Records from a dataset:
= = = = =

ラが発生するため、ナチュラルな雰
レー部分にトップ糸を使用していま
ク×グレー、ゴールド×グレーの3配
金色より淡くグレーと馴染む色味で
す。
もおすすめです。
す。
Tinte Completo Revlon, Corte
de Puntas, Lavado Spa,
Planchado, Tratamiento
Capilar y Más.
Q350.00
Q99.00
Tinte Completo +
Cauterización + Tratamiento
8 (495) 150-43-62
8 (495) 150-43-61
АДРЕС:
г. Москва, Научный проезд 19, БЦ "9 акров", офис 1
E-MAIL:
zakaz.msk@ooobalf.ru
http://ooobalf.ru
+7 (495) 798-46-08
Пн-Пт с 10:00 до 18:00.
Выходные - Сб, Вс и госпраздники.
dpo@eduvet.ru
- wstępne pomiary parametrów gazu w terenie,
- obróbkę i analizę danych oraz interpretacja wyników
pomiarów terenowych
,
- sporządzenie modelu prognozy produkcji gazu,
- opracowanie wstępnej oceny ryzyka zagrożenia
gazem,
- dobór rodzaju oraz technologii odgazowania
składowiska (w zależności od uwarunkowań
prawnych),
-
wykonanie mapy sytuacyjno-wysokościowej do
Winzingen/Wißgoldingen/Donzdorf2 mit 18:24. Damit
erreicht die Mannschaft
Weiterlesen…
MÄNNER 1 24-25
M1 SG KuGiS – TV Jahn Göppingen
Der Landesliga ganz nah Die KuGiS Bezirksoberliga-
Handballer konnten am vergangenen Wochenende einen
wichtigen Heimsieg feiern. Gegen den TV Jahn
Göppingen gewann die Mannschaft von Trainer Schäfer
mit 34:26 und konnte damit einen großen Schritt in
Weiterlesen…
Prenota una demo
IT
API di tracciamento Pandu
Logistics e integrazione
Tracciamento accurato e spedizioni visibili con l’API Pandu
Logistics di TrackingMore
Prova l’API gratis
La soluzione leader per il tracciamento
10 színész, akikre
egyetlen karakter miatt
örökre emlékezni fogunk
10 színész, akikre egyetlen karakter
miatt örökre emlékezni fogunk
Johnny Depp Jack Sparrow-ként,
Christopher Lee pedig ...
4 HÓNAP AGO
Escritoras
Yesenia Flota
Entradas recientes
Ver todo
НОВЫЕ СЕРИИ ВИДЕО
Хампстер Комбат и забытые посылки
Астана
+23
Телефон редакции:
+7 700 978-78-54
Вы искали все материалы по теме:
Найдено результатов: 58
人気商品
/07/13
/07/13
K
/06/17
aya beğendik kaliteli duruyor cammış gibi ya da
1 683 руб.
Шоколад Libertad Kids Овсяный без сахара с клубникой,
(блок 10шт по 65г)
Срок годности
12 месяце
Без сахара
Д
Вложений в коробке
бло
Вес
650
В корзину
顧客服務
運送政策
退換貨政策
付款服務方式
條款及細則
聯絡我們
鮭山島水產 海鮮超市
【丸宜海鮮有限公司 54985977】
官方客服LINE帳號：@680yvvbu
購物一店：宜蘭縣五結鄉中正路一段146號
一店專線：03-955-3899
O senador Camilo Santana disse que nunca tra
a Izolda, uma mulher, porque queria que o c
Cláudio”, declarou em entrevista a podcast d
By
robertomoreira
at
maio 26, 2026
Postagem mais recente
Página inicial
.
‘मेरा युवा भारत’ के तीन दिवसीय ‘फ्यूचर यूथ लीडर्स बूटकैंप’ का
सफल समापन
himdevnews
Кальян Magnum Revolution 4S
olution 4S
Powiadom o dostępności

= = = = =

- _Your objective_: Extract all of the data above without altering anything.

- _Your solution_:
ラが発生するため、ナチュラルな雰
レー部分にトップ糸を使用していま
ク×グレー、ゴールド×グレーの3配
金色より淡くグレーと馴染む色味で
す。
もおすすめです。
す。
Tinte Completo Revlon, Corte
de Puntas, Lavado Spa,
Planchado, Tratamiento
Capilar y Más.
Q350.00
Q99.00
Tinte Completo +
Cauterización + Tratamiento
8 (495) 150-43-62
8 (495) 150-43-61
АДРЕС:
г. Москва, Научный проезд 19, БЦ "9 акров", офис 1
E-MAIL:
zakaz.msk@ooobalf.ru
http://ooobalf.ru
+7 (495) 798-46-08
Пн-Пт с 10:00 до 18:00.
Выходные - Сб, Вс и госпраздники.
dpo@eduvet.ru
- wstępne pomiary parametrów gazu w terenie,
- obróbkę i analizę danych oraz interpretacja wyników
pomiarów terenowych
,
- sporządzenie modelu prognozy produkcji gazu,
- opracowanie wstępnej oceny ryzyka zagrożenia
gazem,
- dobór rodzaju oraz technologii odgazowania
składowiska (w zależności od uwarunkowań
prawnych),
-
wykonanie mapy sytuacyjno-wysokościowej do
Winzingen/Wißgoldingen/Donzdorf2 mit 18:24. Damit
erreicht die Mannschaft
Weiterlesen…
MÄNNER 1 24-25
M1 SG KuGiS – TV Jahn Göppingen
Der Landesliga ganz nah Die KuGiS Bezirksoberliga-
Handballer konnten am vergangenen Wochenende einen
wichtigen Heimsieg feiern. Gegen den TV Jahn
Göppingen gewann die Mannschaft von Trainer Schäfer
mit 34:26 und konnte damit einen großen Schritt in
Weiterlesen…
Prenota una demo
IT
API di tracciamento Pandu
Logistics e integrazione
Tracciamento accurato e spedizioni visibili con l’API Pandu
Logistics di TrackingMore
Prova l’API gratis
La soluzione leader per il tracciamento
10 színész, akikre
egyetlen karakter miatt
örökre emlékezni fogunk
10 színész, akikre egyetlen karakter
miatt örökre emlékezni fogunk
Johnny Depp Jack Sparrow-ként,
Christopher Lee pedig ...
4 HÓNAP AGO
Escritoras
Yesenia Flota
Entradas recientes
Ver todo
НОВЫЕ СЕРИИ ВИДЕО
Хампстер Комбат и забытые посылки
Астана
+23
Телефон редакции:
+7 700 978-78-54
Вы искали все материалы по теме:
Найдено результатов: 58
人気商品
/07/13
/07/13
K
/06/17
aya beğendik kaliteli duruyor cammış gibi ya da
1 683 руб.
Шоколад Libertad Kids Овсяный без сахара с клубникой,
(блок 10шт по 65г)
Срок годности
12 месяце
Без сахара
Д
Вложений в коробке
бло
Вес
650
В корзину
顧客服務
運送政策
退換貨政策
付款服務方式
條款及細則
聯絡我們
鮭山島水產 海鮮超市
【丸宜海鮮有限公司 54985977】
官方客服LINE帳號：@680yvvbu
購物一店：宜蘭縣五結鄉中正路一段146號
一店專線：03-955-3899
O senador Camilo Santana disse que nunca tra
a Izolda, uma mulher, porque queria que o c
Cláudio”, declarou em entrevista a podcast d
By
robertomoreira
at
maio 26, 2026
Postagem mais recente
Página inicial
.
‘मेरा युवा भारत’ के तीन दिवसीय ‘फ्यूचर यूथ लीडर्स बूटकैंप’ का
सफल समापन
himdevnews
Кальян Magnum Revolution 4S
olution 4S
Powiadom o dostępności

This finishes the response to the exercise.